Pediatric Telehealth: Less Trips to the Doctor’s Office?
Want to learn about how telehealth practices are being applied to help care for your child? Keep reading!
Yet another aspect of patient care that telehealth covers and is worth learning about is pediatrics. Pediatrics is the branch of medicine that deals with medical care for infants, children, and adolescents. Being a part of Connect Wolf, a baby tech company, I am very interested in children’s healthcare, and how the medical industry approaches topics like children’s development and other conditions.

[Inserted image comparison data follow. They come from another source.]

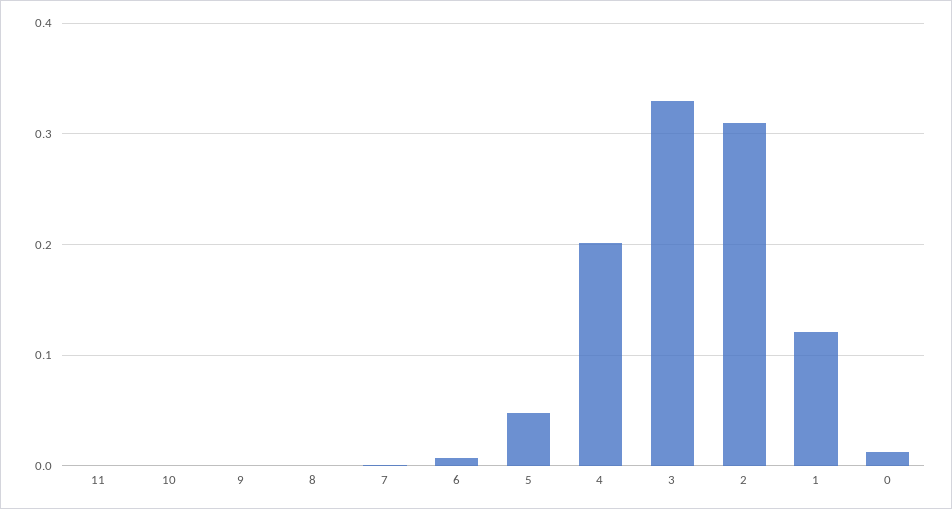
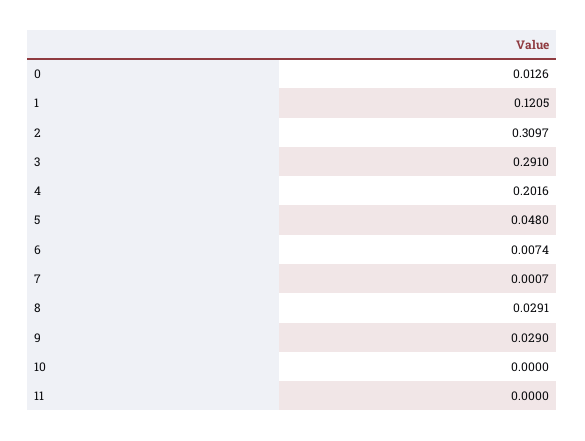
  {
    "11": 0,
    "10": 0,
-   "9": 0,
+   "9": 0.029,
-   "8": 0,
+   "8": 0.0291,
    "7": 0.0007,
    "6": 0.0074,
    "5": 0.048,
    "4": 0.2016,
-   "3": 0.33,
+   "3": 0.291,
    "2": 0.3097,
    "1": 0.1205,
    "0": 0.0126
  }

Telehealth has been used to study pediatrics, mainly healthcare for serious illnesses and conditions that impact children’s mental and physical development and daily lifestyles. Similar to other branches of medicine, telehealth has been used as an addition to in-person visits, and one of its popular uses has been for more challenged rural and inner-city families. Studies from the American Academy of Pediatrics have also shown the benefits of telehealth for both acute and chronic disease management. Read more about it here!
An interesting advantage of pediatric telehealth services that hadn’t occurred to me was the lessened number of school absences that children would have. For kids who live in rural and inner-city areas, catching the school bus or having parents drive them to school may already be a big enough day-to-day challenge. So I understand how missing a day of school to drive even further for a doctor’s appointment would be an obstacle, or even convince parents to delay their child’s medical appointments. Not to mention parents having to take leave off work too.
In urgent medical situations, children may need immediate care or expertise but cannot get to a healthcare facility in time if they live in distant rural or inner-city regions. In this situation, telehealth allows patients to get in touch with the specialists they need through live, interactive videoconferencing. These visits are common for children and infants that have unanticipated specialty needs for their acute diseases. Specialists can also be contacted using telehealth services if children are able to reach a hospital, but the specialists they need are not available at the hospital during their emergency visit.
There are a lot of factors that have to be considered to successfully apply telehealth measures to pediatrics — technological equipment and infrastructure, privacy between physicians and patients, support personnel available, and countless others. While more research has to be conducted on how different regions will adopt telehealth practices for pediatrics, telehealth’s current uses make its future in pediatrics look very promising!